Every day for centuries, carts carrying fresh water from the Jade Spring Hills entered Beijing through a gate called Xizhimen -- the Western Straight Gate. The water was destined for the imperial household, and the gate's association with this essential delivery made it one of the most important openings in Beijing's city wall. In 1969, the gate was demolished as part of the city's modernization drive. Today, nothing of the original structure survives above ground, but the name endures as the designation for one of Beijing's most complex transportation interchanges, where three subway lines, a railway station, and a web of ring roads converge in a knot of infrastructure that carries hundreds of thousands of people daily through the space where water once entered the city for an emperor.
Xizhimen's identity was shaped by geography and hydrology. The Jade Spring Hills, located to the west of Beijing, produced water prized for its quality, and the western gate was the natural entry point for the supply route. The gate was part of Beijing's inner city wall, a massive fortification system that defined the city's shape for centuries. Like the other gates, Xizhimen had both a gate tower and an outer barbican, creating a double-walled entrance that served defensive as well as practical purposes. The decision to demolish the gate in 1969, along with much of the remaining city wall, was driven by the need for road infrastructure and by an ideological rejection of imperial-era structures. What was lost was not merely a building but a physical link to the city's relationship with its water supply -- a relationship that stretched back through the Ming and Qing dynasties.
Modern Xizhimen is a study in vertical transportation.

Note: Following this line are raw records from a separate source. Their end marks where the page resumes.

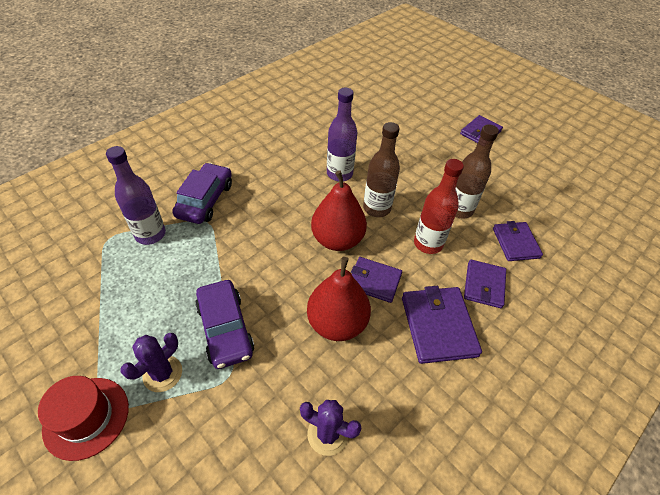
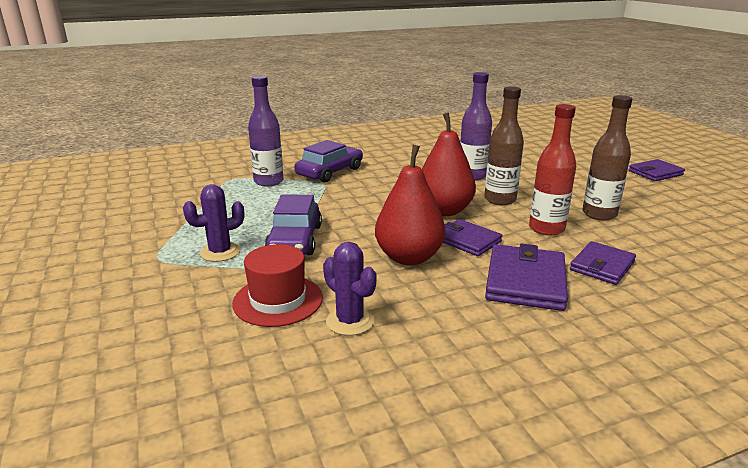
camera: 25 degrees right, 25 degrees down
(86, 417) = (139, 261): red hat -> red hat (278, 300)
(515, 243) = (662, 246): purple wallet -> none

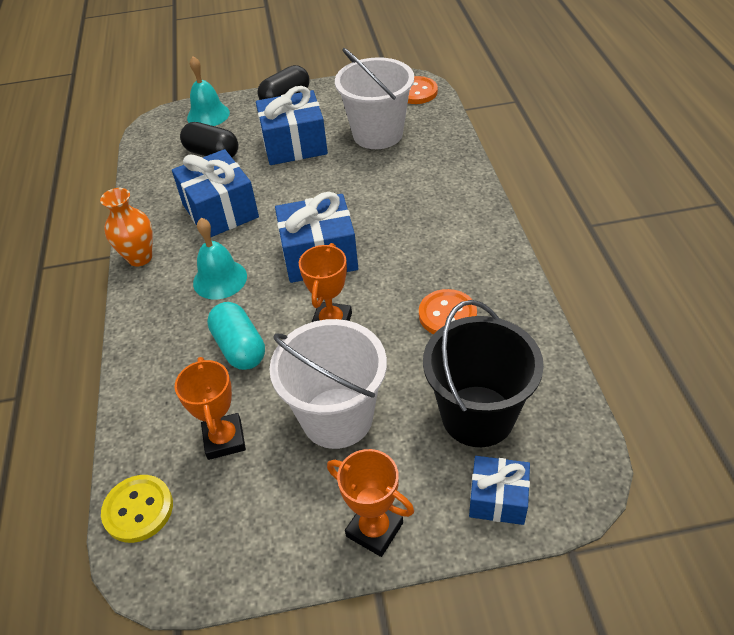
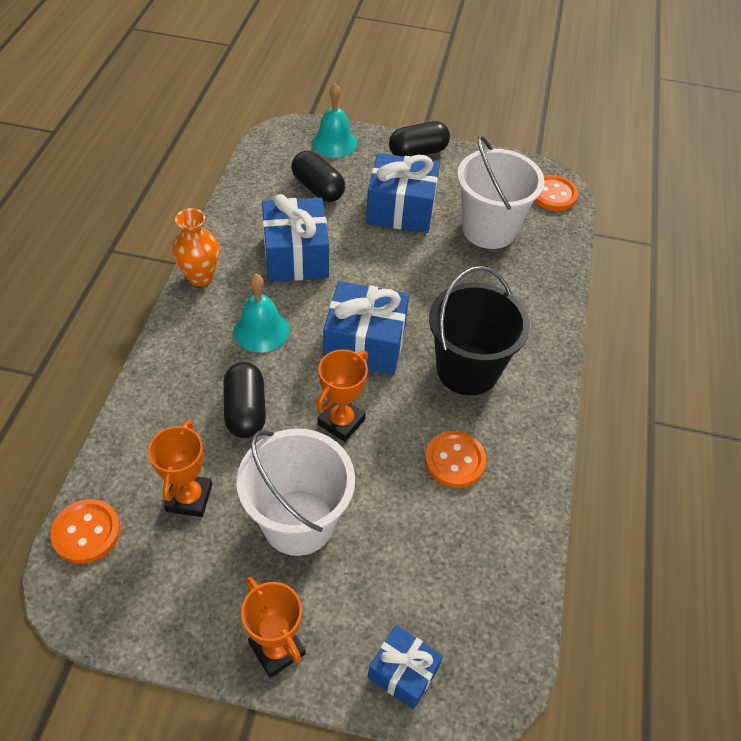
camera: 15 degrees right, 5 degrees up
(138, 509) = (86, 532): yellow button -> orange button
(239, 347) = (245, 410): turquoise capsule -> black capsule
(477, 416) = (428, 580): black bucket -> black bucket (467, 369)

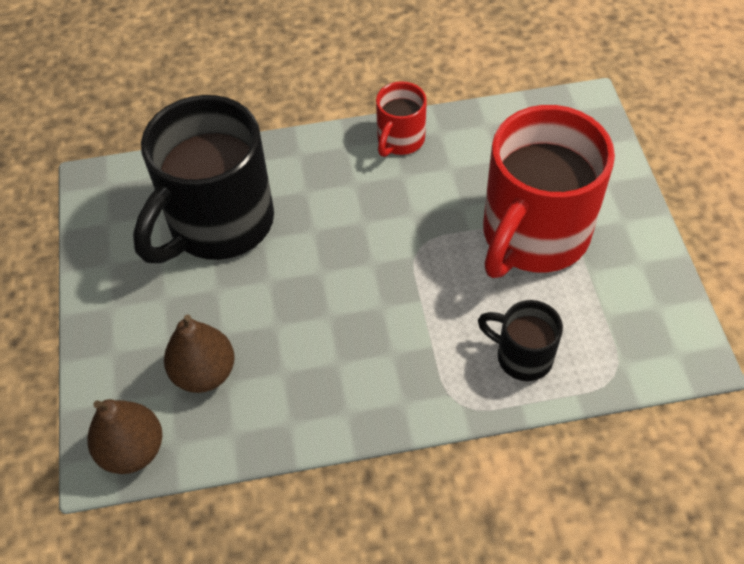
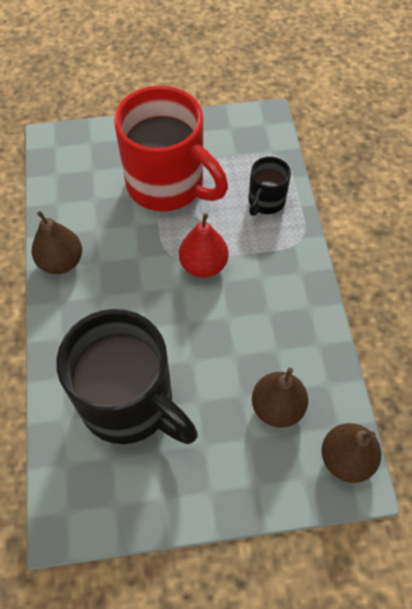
camera: 90 degrees left, 5 degrees up
(400, 140) = (61, 262): red mug -> brown pear
(406, 284) = (203, 265): none -> red pear

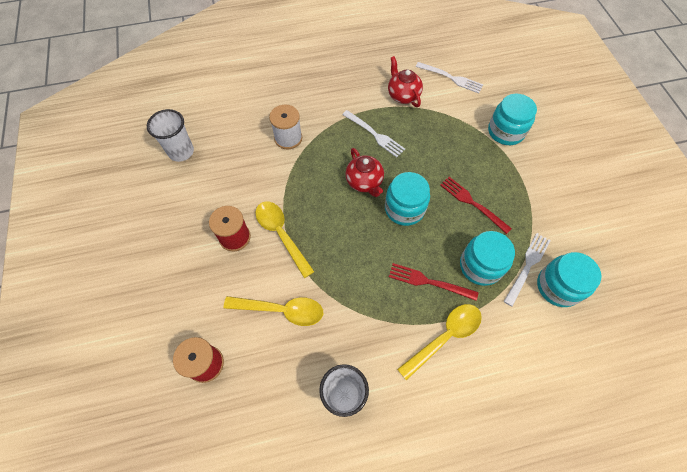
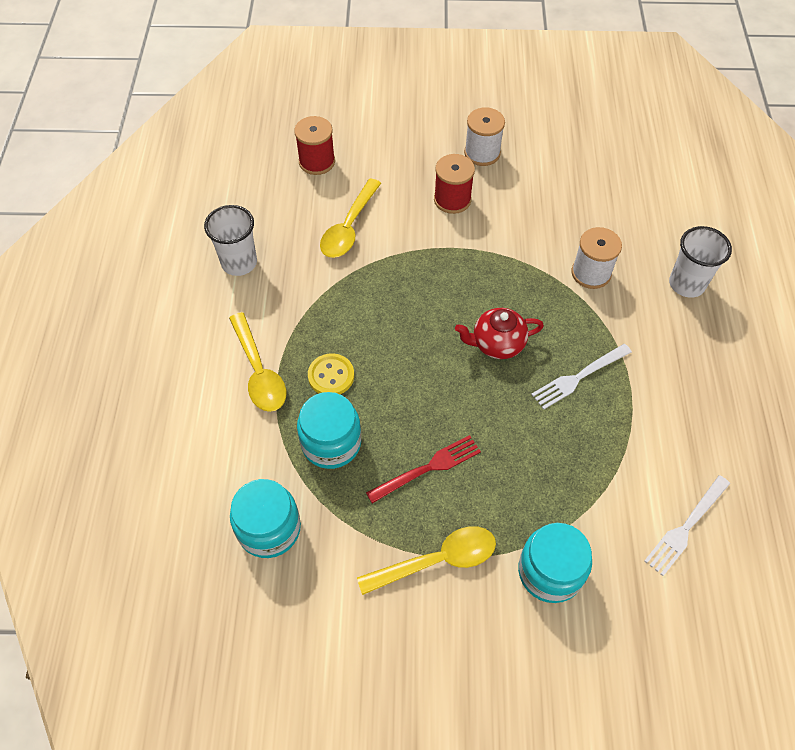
camera: 105 degrees right, 5 degrees down
(178, 226) = (482, 153): none -> white spool
(181, 152) = (589, 163): white cup -> white cup (686, 284)
(281, 234) = (442, 242): yellow spoon -> yellow spoon (437, 560)
(403, 95) = (653, 438): red teapot -> none
(404, 209) = (442, 380): turquoise jar -> none
(428, 282) = (331, 376): red fork -> yellow button
(527, 266) = (311, 502): white fork -> none

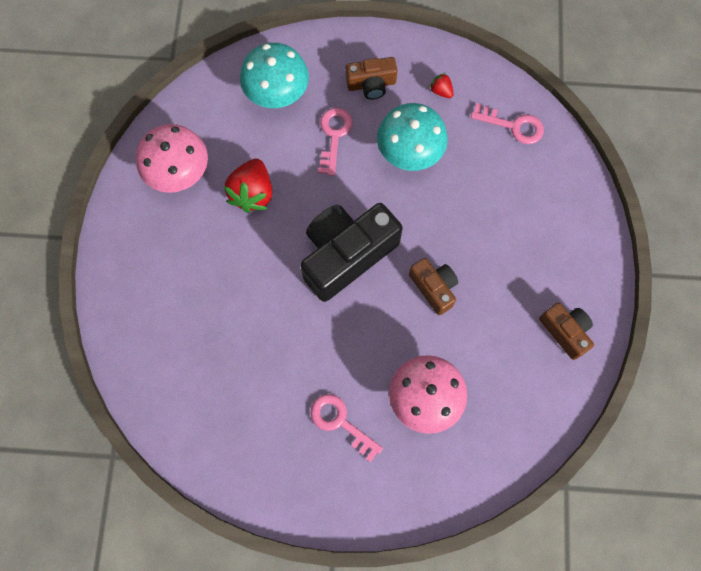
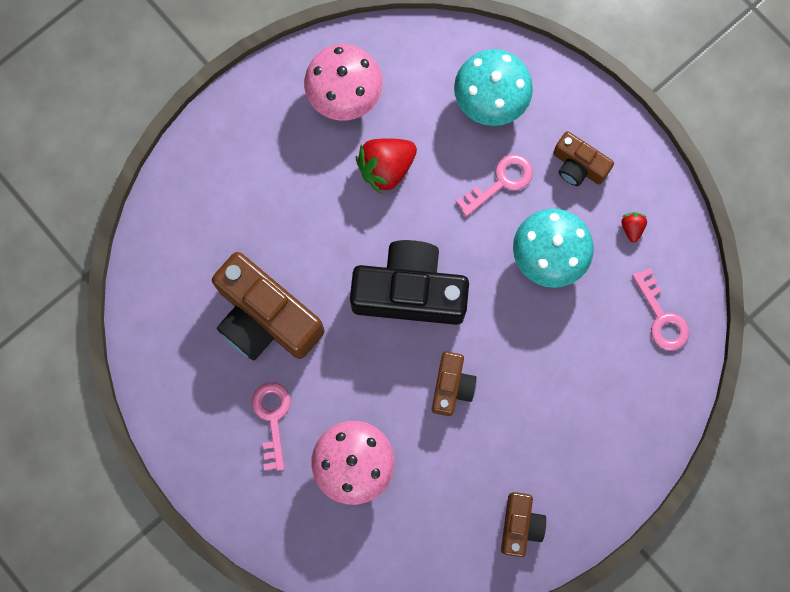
camera: 45 degrees right, 5 degrees up
(269, 361) = (265, 318): none -> brown camera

The area sits at the junction of Beijing's 2nd Ring Road and serves as a gateway to the western portions of the city. The original Xizhimen Bridge, built in the 1970s, was once the tallest bridge on the 2nd Ring Road at 5.5 meters and featured three layers, with the top functioning as a roundabout. That bridge was carefully dismantled in 1999 -- through structural removal rather than demolition by explosion -- and replaced with a series of modern spans. Below ground, Line 2, Line 4, and Line 13 of the Beijing Subway all converge at Xizhimen Station, connected by transfer passages with escalators. Line 13 has its western terminus here. Above ground, the Beijing North railway station anchors the area, providing intercity rail connections.
The 2008 Beijing Olympics catalyzed Xizhimen's most dramatic recent transformation. A masterplan integrated the subway station, the railway station, and new commercial and office buildings into a unified transportation hub. The Xihuan Plaza project, designed under the direction of architect Li Xinggang, aimed to create a seamless connection between transit modes and the surrounding urban fabric. The construction was completed just in time for the Games, giving the area its current character: a dense cluster of towers, transit infrastructure, and commercial spaces that functions as a gateway between central Beijing and its northwestern suburbs. A triple-arched highrise building has become the area's most recognizable landmark, standing at the intersection where the old gate once filtered water and travelers into the imperial city.
Coordinates: 39.940N, 116.355E. Located in Xicheng District, central-west Beijing, at the junction of the 2nd Ring Road. The area is identifiable from the air by the major road interchange and the cluster of modern highrise buildings at the intersection. The nearby Beijing Zoo provides a visual landmark to the southwest. Nearest major airport is Beijing Capital International (ZBAA/PEK), about 25 km to the northeast.